## Material for this task
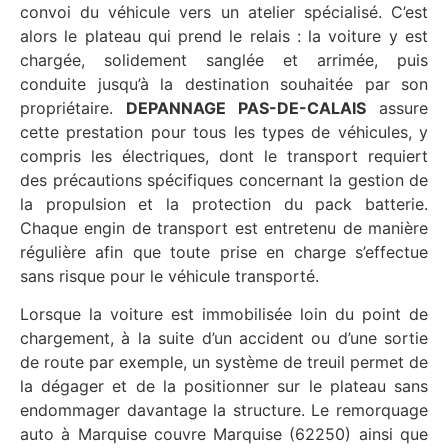
convoi du véhicule vers un atelier spécialisé. C’est
alors le plateau qui prend le relais : la voiture y est
chargée, solidement sanglée et arrimée, puis
conduite jusqu’à la destination souhaitée par son
propriétaire.
DEPANNAGE PAS-DE-CALAIS
assure
cette prestation pour tous les types de véhicules, y
compris les électriques, dont le transport requiert
des précautions spécifiques concernant la gestion de
la propulsion et la protection du pack batterie.
Chaque engin de transport est entretenu de manière
régulière afin que toute prise en charge s’effectue
sans risque pour le véhicule transporté.
Lorsque la voiture est immobilisée loin du point de
chargement, à la suite d’un accident ou d’une sortie
de route par exemple, un système de treuil permet de
la dégager et de la positionner sur le plateau sans
endommager davantage la structure. Le remorquage
auto à Marquise couvre Marquise (62250) ainsi que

## Task prompt
Copy exactly, and only, the lines from the line that contains "chargement, à la" through the end of the data above.

## Response to this exercise
chargement, à la suite d’un accident ou d’une sortie
de route par exemple, un système de treuil permet de
la dégager et de la positionner sur le plateau sans
endommager davantage la structure. Le remorquage
auto à Marquise couvre Marquise (62250) ainsi que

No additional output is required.